De jongeling bevrijdt zich geleidelijk van de overheersing
door de Grote Moeder. Hij doet dit door haar te weerstreven
(zelfcastratie of zelfmoord en narcisme) en verder door
zich te onderscheiden in een zelfbevestigend en een
zelfvernietigend aspect (de vijandige broeders). De neiging
tot zelfvernietiging vloeit voort uit angst.
Deze zelfonderscheiding is de worsteling met zichzelf.

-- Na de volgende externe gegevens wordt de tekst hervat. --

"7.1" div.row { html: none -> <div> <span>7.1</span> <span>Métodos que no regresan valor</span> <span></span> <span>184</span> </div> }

Als het Ik zijn zelfvernietigend schuldgevoel tegen de Grote
Moeder richt, wordt het de held.
Het Ik en het bewustzijn worden zelfstandig, maar de mens
komt ook tot het inzicht, dat hij onderscheiden is van de
natuur, incl. het onbewuste.
De held heeft gebruikelijk twee vaders en twee moeders.
De jonkvrouw-moeder behoeft geen maagd te zijn, maar blijft
psychisch open voor de godheid. Zij is sacraal.

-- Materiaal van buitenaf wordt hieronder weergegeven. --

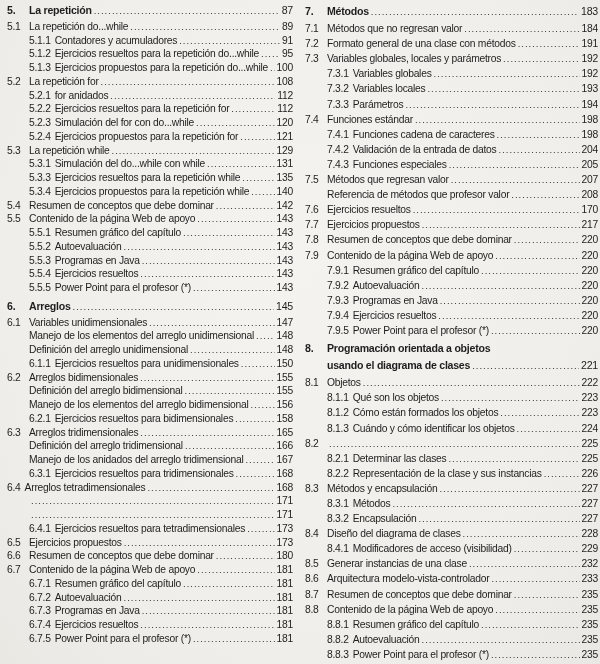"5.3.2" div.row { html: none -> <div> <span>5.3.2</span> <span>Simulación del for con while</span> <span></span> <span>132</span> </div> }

B.v. de heilige maagd en haar zoon Jezus. Op de achtergrond
staan de heilige Anna van wie Maria de aardse schoot is en
anderzijds de god-vader, die de bevruchting bewerkt.
Ook Lao Tsze en Boeddha zijn bovennatuurlijk verwekt,
even als Perseus, die Medusa doodt. Hij is een zoon van Zeus.

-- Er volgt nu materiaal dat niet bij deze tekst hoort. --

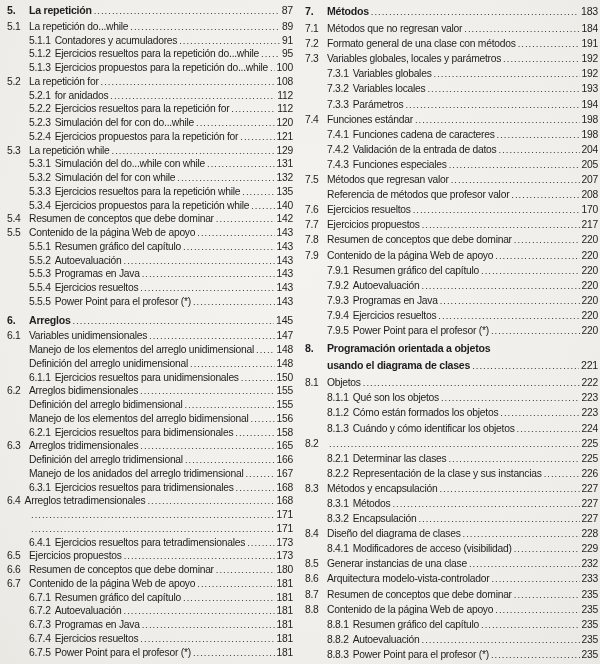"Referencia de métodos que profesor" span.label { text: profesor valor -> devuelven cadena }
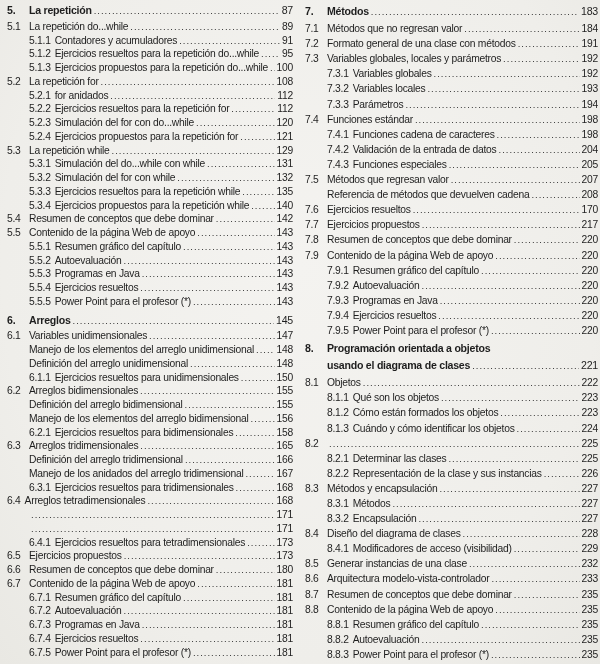"Definición del arreglo tetradimensional" span.label { html: none -> <span>Definición del arreglo tetradimensional</span> }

De patriarchale godkoning is het dubbele vader-aspect in
één persoon verenigd.
Zijn zoon ervaart zich dubbel; n.l. evenals de anderen
collectief) en anders dan de anderen.
Sociologische verschijnselen in de strijd tegen de Grote
Moeder:
de mannenbonden (-groepen), die voor de man het eigene zijn.
Zij zijn van het grootste belang voor de ontwikkeling der
cultuur.
Zij ontstaan binnen het matriarchaat en tevens tegen het
matriarchaat. Dank zij deze bonden (groepen) kan het Ik
zich ontwikkelen.
De inwijdingsriten beogen de Ik-vastheid van de in te wijden
jongeling te beproeven.
(Uit deze riten ontstaan de taboes en wetten).
De inwijding geschiedt individueel. Het manlijke beoogt het
individu. Het vrouwelijke de soort.
De strijd tegen de draak is ook aanwijsbaar in de ontwikkeling
van het huwelijk: eerst is het matriarchaal en gebonden aan
de verblijfplaats der moeder (van de vrouw); vervolgens
matriarchaal, maar gebonden aan de verblijfplaats van de
vader (van de man); tenslotte patriarchaal.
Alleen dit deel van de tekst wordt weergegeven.